Si vous deviez élire des personnages de téléromans, préféreriez-vous être gouverné par Joseph-Arthur Lavoie (le patriarche strict mais juste du Temps d’une paix) ou par les parents affectueux mais désorganisés du Monde de Charlotte?

La question est moins innocente qu’elle n’y parait. Elle révèle le cadre cognitif qui façonne inconsciemment vos valeurs politiques. Du moins, c’est ce que suggèrent les travaux George Lakoff, un professeur renommé de linguistique cognitive à l’Université de la Californie, Berkeley.

La linguistique cognitive est une discipline hybride qui observe le langage (cadres conceptuels, espaces mentaux, métonymies, métaphores, récits culturels, etc.)  pour mieux comprendre le fonctionnement de l’esprit humain.  Le sujet peut sembler abstrait, mais il se prête à des applications tout à fait concrètes.

Loin d’être cloîtré dans sa tour d’ivoire, Lakoff est engagé de plain-pied dans les débats politiques américains. C’est un militant du Parti démocrate et le fondateur d’un laboratoire d’idées progressistes, le défunt Rockridge Institute.  Cet engagement l’a conduit à utiliser les avancées de la théorie cognitive pour formuler des stratégies à l’intention des Démocrates. Les récents ouvrages de Lakoff ont connu de beaux succès de librairie, ont sucité d’intenses débats (cf. Nunberg 2006, Pinker 2006) , et ils ont influencé plusieurs membres de l’establishment démocrate, incluant Howard Dean. Alex Himelfarb y faisait aussi récemment allusion dans son blogue.

Selon Lakoff, les membres du Parti républicain et du Parti démocrates habiteraient deux univers éthiques distincts, régis par deux visions antagonistes du gouvernement.

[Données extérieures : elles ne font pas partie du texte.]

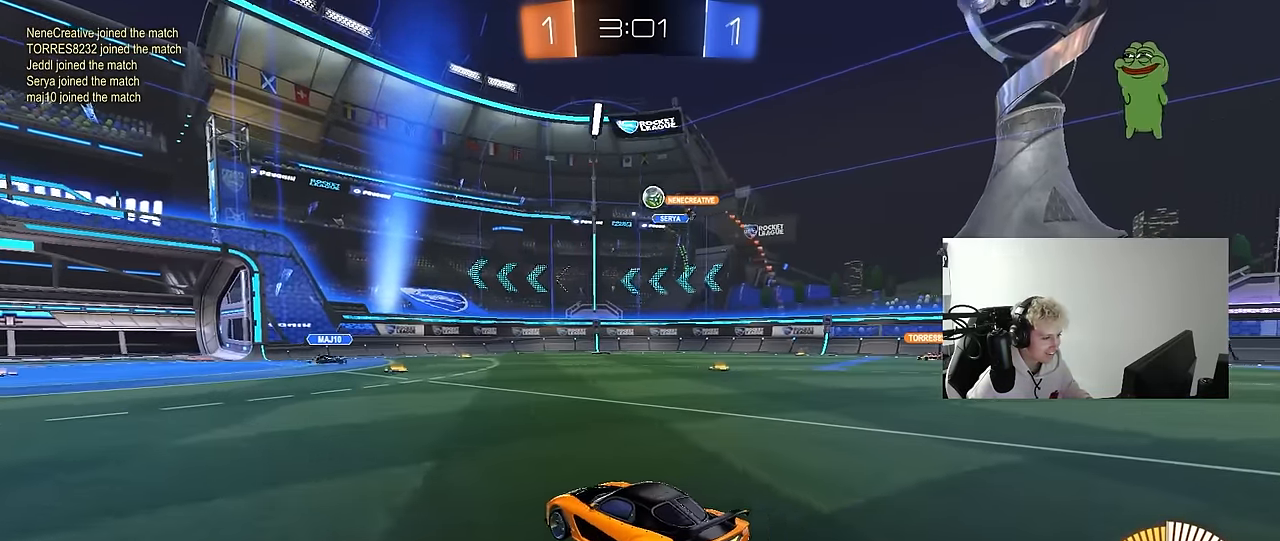
{"keys": ["a", "s", "shift"], "mouse": [], "mouse_move": "still", "events": [[83, "a", "down"], [133, "mouse_left", "down"], [217, "a", "up"], [317, "mouse_left", "up"], [367, "w", "up"], [417, "a", "down"], [417, "s", "down"], [500, "shift", "down"]]}
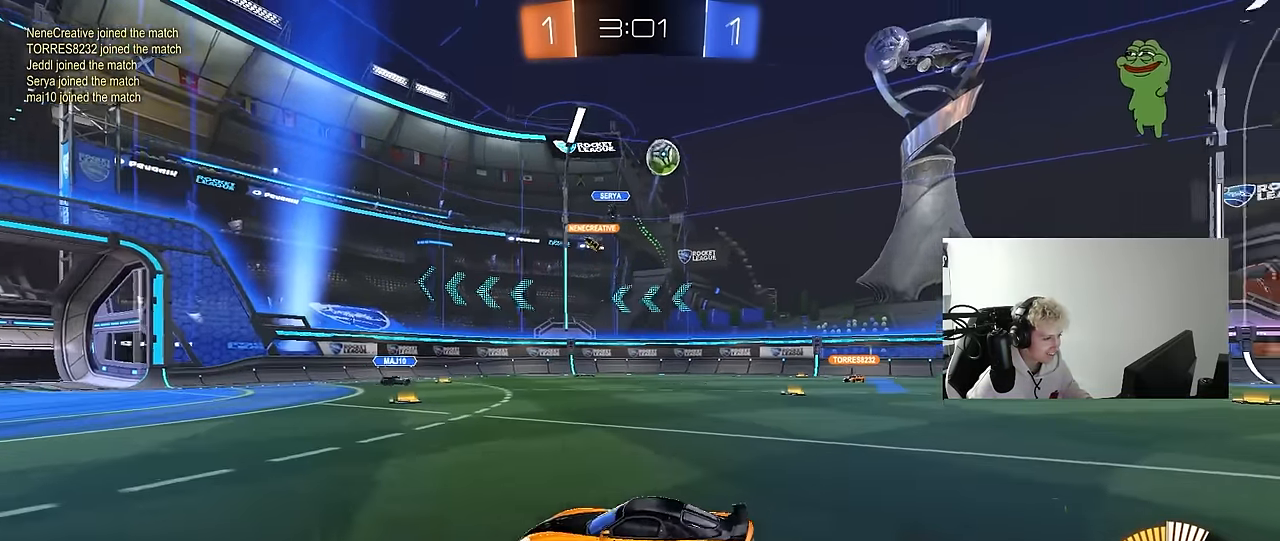
{"keys": ["a", "w"], "mouse": ["left"], "mouse_move": "still", "events": [[50, "s", "up"], [133, "mouse_left", "down"], [133, "shift", "up"], [133, "w", "down"]]}
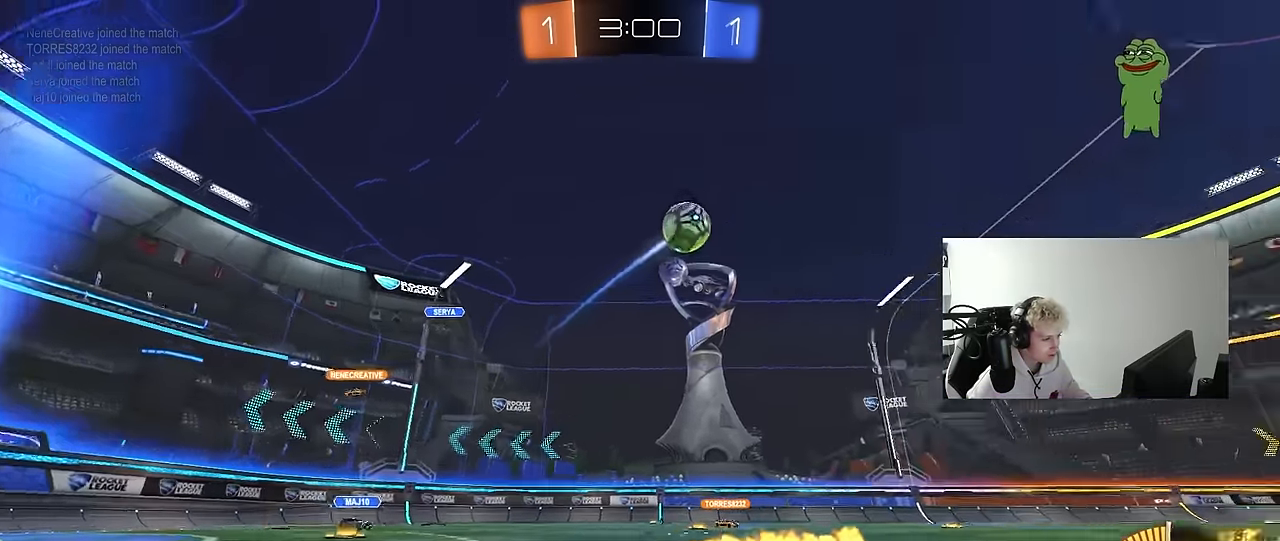
{"keys": ["a", "s", "shift"], "mouse": ["left", "right"], "mouse_move": "down-left", "events": [[250, "a", "up"], [300, "mouse_right", "down"], [350, "a", "down"], [350, "shift", "down"], [383, "mouse_right", "up"], [433, "mouse_right", "down"], [433, "s", "down"], [483, "w", "up"]]}
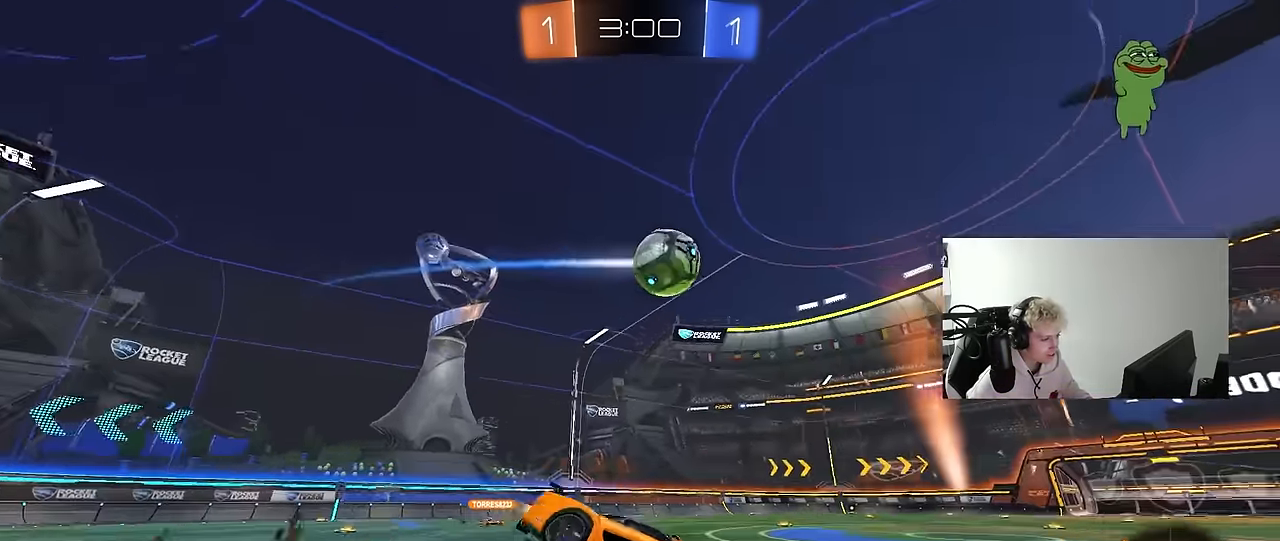
{"keys": ["a", "shift"], "mouse": ["left"], "mouse_move": "still", "events": [[133, "mouse_right", "up"], [217, "mouse_left", "up"], [267, "s", "up"], [317, "mouse_left", "down"]]}
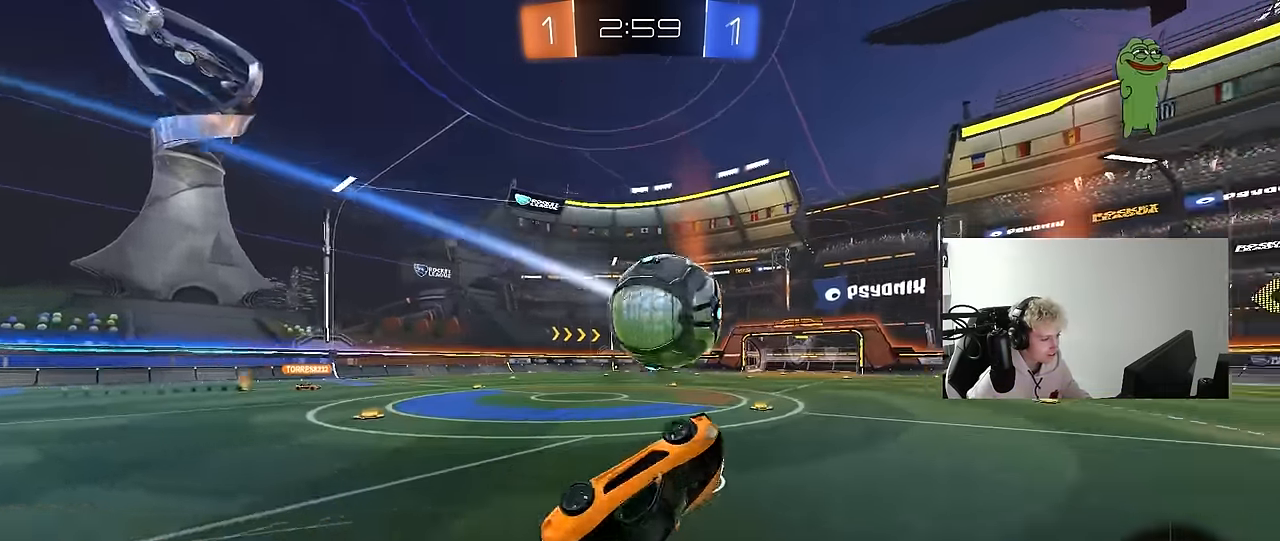
{"keys": ["d", "w"], "mouse": [], "mouse_move": "up", "events": [[50, "s", "down"], [183, "a", "up"], [183, "d", "down"], [183, "s", "up"], [183, "shift", "up"], [283, "d", "up"], [283, "w", "down"], [383, "a", "down"], [417, "a", "up"], [417, "mouse_left", "up"], [467, "d", "down"]]}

D’une part, l’idéologie conservatrice s’ancrerait sur la métaphore du père autoritaire (strict father metaphor) qui valorise l’obéissance, l’ordre, la discipline, la punition, et la compétition, autant de nécessités dans un monde sans pitié. Ce sont ces valeurs patriarcales qui relierait des politiques républicaines aussi hétéroclites que l’opposition à l’avortement et au mariage gai, la guerre au terrorisme, la privatisation des services publiques, la défense du port d’armes à feu, la déréglementation des entreprises, les réduction d’impôts, ou l’insistance sur la loi et l’ordre.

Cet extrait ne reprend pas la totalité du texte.